Firing back at President Trump’s massive job and spending cuts, City Councilor Benjamin Weber suggested that Boston look at ways to hire some of those laid-off federal workers to fill 2,000 vacant city government jobs.
He may not have meant to, but Weber’s proposal raised some questions.
What are these 2,000 vacant jobs? How much do they pay? In what departments? How has the absence of these workers affected how the city is run and how public services are delivered? Do all those vacant jobs need to be filled, or can Boston save much-needed funds through attrition?
Weber’s focus, however, was on using these vacant jobs as a landing pad for the federal workers dumped by Trump.
“As of April 2024, the City of Boston had nearly 2,000 vacancies across multiple city departments, including many of those positions remaining unfilled for extended periods of time,” the councilor wrote in a hearing order Monday. “The City of Boston should examine whether it should recruit and train federal employees who have recently fallen victim to draconian, mass layoffs without cause.”
Lots of people have been laid off from private sector jobs in Boston and Massachusetts. In January of 2024, 730 were let go at Boston-based Wayfair, and almost 5,000 tech workers lost their jobs last year in the Bay State, most in Greater Boston, according to Axios. Where was the plea then to give these folks prime consideration for unfilled city jobs?
Or do layoffs only matter when they’re in the public sector?
Weber said his hearing order, which he plans to introduce at Wednesday’s City Council meeting, “is more of an issue of filling long-term vacancies in the city workforce that we already budget for than increasing the budget.”
Just how long have these jobs gone vacant, and what’s happening to the money budgeted for them that’s not being used?
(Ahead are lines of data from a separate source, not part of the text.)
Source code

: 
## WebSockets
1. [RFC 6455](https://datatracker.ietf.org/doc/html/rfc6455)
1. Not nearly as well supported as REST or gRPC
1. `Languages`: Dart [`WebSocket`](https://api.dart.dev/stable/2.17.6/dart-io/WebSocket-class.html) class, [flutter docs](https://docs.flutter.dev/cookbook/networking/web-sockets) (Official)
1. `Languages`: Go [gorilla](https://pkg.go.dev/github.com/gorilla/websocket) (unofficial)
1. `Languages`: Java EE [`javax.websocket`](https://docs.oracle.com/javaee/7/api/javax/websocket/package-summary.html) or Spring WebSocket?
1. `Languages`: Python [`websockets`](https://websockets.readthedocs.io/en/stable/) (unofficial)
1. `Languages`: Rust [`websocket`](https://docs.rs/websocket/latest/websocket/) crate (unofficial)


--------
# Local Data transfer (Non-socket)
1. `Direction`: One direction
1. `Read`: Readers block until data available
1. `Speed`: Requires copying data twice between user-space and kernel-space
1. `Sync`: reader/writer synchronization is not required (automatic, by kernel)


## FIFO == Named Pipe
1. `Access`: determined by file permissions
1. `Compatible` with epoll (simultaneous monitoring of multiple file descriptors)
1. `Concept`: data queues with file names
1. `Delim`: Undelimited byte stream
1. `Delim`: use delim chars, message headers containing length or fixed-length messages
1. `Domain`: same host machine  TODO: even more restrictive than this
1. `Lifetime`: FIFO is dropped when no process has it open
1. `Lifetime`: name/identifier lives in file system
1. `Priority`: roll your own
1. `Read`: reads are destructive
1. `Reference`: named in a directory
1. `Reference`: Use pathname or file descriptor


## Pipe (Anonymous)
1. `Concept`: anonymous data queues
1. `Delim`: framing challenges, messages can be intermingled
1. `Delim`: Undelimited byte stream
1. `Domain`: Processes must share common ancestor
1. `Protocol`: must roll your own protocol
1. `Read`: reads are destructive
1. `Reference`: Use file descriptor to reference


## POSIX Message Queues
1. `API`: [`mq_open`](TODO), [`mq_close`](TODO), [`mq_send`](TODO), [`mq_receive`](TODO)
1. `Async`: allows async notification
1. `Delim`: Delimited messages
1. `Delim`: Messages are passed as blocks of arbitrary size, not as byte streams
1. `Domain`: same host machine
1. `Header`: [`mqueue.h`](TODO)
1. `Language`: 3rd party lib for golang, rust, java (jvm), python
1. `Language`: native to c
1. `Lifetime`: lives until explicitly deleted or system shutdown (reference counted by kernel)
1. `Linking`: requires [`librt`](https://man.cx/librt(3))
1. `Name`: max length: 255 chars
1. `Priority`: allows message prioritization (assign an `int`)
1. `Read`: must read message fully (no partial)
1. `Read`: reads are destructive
“Where people like our veterans are going to be denied basic services, and where we have some long-term job vacancies in the city government, I think it makes sense to see if we can bring in experienced government workers to provide some of the basic services that our residents are going to be deprived of if we don’t take action,” said Weber.
If there are long-unfilled vacancies affecting basic services, why wasn’t “action” taken sooner?
Cutting government spending isn’t a bad idea just because Trump is doing it, and Boston’s budget warrants scrutiny. The city’s $4.6 billion budget grew by 8% this fiscal year. The city’s payroll grew by more than 2.28% last year, from $2.14 billion to $2.19 billion.
It’s not just pay hikes spiking the numbers: the Wu administration created 54 new positions last year, as part of the 301 new positions that have been created since the mayor took office in November 2021.
So we have thousands of unfilled jobs, and we’re creating new ones.
“These mass layoffs are being done without any thought to the impacts that may have on the public or to the workers themselves,” Weber said in a statement to the Herald.
The impact on the public is to trim some of the costs born by taxpayers, a chilling thought to those on the public payroll. Layoffs are devastating to the workers affected, whether they’re in the public sector or private.
City staffing (and the taxpayer dollars that fund it) calls for transparency and efficiency. It is not a tool for resistance.